On many UNIX derived systems, crontabs can have a configuration section before the actual lines that define the jobs to be run. If this is the case, you would then specify:


This will ensure that the cron job will be spawned from bash. Still, your environment is missing, so to instruct bash to load your environment, you will want to add to the configuration section the following:

BASH_ENV=/path/to/environment (typically .bash_profile or .bashrc) 

HOME is automatically derived from the /etc/passwd line of the crontab owner, but you can override it.


After this, a cron job might look like this:

15 14 1 * *     $HOME/rvm_script.rb

What if your crontab doesn't support the configuration section? Well, you will have to give all the environment directives in one line, with the job itself. For example,

15 14 1 * * export BASH_ENV=/path/to/environment && /full/path/to/bash -c '/full/path/to/rvm_script.rb'

Full blog post on the subject

  • Daniel - You might want to amend this excellent answer to make it more of a reference by noting where exactly the rvm stuff is brought in via the BASH_ENV setting. In my case it was from /etc/profile.d/rvm.sh (CentOS 5). Chris Sep 25, 2012 at 18:13

Crontab files generally only allow two types of things (plus comments and blank lines if you want to be pedantic):

  1. Environment variable setting.
  2. Command specifications.

And some crontabs don't even support setting environment variables (although I doubt you'll come across such a thing practice).

If you need to do more than set some environment variables then you're going to need to put your source "/usr/local/rvm/scripts/rvm" either in the cron specs as you have in your question or you'll need to wrap your cron jobs in a cron runner something like this:

source "/usr/local/rvm/scripts/rvm"
exec $1

And then in the crontab:

1 2 * * * /path/rvm_cron_runner /do/some/cron/job/1

Six of one, half a dozen of the other.

  • thanks! i suspected (worried) that this would be the answer, but i'm glad to have some confirmation that i'm not just missing something in the docs.
    – Ben Lee
    Apr 15, 2011 at 18:17
  • My version of sh (bourne shell) doesn't know what 'source' is.
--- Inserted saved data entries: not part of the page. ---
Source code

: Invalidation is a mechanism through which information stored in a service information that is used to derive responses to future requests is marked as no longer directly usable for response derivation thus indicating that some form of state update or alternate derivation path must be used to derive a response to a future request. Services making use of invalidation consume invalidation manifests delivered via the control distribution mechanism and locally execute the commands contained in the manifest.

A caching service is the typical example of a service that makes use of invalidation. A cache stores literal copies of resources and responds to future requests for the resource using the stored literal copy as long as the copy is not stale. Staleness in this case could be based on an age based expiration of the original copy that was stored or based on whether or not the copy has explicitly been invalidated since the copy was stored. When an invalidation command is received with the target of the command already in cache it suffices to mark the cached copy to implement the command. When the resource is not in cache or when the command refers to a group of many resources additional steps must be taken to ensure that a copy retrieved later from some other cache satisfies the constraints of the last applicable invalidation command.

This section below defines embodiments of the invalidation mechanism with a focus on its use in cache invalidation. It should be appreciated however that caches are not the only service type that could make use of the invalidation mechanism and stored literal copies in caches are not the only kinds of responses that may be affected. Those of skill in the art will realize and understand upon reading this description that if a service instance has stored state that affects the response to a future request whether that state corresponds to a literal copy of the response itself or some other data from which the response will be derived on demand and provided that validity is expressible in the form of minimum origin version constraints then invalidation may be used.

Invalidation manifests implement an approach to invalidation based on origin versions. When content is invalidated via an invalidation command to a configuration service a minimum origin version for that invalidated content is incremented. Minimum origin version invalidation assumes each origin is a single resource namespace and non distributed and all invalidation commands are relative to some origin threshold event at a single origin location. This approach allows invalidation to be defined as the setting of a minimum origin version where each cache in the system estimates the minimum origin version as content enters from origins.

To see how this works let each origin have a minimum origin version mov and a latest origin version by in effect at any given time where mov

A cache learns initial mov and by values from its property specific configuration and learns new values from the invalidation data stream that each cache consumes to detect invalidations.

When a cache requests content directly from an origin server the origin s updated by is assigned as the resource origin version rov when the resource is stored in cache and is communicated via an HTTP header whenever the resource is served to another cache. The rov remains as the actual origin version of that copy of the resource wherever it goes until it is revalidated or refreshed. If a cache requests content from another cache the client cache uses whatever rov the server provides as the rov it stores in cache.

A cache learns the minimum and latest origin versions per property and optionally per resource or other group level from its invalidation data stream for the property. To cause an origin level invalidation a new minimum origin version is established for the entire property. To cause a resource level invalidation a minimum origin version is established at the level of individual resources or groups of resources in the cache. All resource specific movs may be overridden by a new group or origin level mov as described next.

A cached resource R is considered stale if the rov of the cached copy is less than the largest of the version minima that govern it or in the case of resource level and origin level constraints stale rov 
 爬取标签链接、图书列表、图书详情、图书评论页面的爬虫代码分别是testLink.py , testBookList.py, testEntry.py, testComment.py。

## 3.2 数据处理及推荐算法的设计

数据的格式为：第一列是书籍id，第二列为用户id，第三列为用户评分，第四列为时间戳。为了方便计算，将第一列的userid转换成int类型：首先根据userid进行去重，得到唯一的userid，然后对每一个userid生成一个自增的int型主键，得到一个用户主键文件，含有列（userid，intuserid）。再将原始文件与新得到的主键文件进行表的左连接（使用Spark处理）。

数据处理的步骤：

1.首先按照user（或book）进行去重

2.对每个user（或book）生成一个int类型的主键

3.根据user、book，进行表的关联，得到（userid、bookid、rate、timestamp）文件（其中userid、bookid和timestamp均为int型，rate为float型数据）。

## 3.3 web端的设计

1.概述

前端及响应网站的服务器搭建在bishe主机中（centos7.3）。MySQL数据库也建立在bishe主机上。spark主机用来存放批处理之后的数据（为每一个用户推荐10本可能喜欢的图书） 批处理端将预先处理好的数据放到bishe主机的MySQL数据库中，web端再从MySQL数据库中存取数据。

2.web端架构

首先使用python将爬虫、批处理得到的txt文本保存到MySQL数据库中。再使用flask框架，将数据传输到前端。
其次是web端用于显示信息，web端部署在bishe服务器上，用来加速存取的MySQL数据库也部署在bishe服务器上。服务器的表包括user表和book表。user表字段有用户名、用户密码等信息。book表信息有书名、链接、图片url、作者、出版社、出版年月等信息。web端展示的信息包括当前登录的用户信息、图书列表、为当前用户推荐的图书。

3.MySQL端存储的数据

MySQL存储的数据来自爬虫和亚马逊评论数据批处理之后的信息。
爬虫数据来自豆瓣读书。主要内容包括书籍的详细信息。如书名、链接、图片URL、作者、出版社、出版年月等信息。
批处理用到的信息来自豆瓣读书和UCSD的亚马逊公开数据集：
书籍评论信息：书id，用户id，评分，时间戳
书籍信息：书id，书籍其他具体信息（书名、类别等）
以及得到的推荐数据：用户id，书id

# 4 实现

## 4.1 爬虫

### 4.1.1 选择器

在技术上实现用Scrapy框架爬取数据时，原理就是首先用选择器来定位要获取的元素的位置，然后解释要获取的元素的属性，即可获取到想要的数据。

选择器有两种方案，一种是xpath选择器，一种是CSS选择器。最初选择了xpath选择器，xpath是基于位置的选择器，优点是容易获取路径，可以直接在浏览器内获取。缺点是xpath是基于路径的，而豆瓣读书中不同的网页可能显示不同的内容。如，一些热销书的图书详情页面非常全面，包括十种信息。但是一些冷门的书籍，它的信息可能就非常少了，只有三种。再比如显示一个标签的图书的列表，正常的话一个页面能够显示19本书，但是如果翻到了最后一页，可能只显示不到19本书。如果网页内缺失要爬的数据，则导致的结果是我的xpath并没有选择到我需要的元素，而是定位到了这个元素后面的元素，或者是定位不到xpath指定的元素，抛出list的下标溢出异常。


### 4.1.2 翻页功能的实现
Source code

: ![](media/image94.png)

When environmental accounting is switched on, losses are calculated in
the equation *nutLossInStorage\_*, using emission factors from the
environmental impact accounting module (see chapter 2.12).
I needed to change the shebang to #!/bin/bash.
    – labyrinth
    Oct 25, 2019 at 19:30
  • @labyrinth AFAIK . "/usr/local/rvm/scripts/rvm" should work in a strict /bin/sh. Oct 25, 2019 at 22:57

If your cronjob is a straight ruby file, the docs say you can just use the built-in wrapper which will load up the correct ruby version and gemset:

1 0  * * * /usr/local/rvm/bin/ruby-1.9.2-p290@projectX /path/to/script.rb

You would still need to add this call to each line however.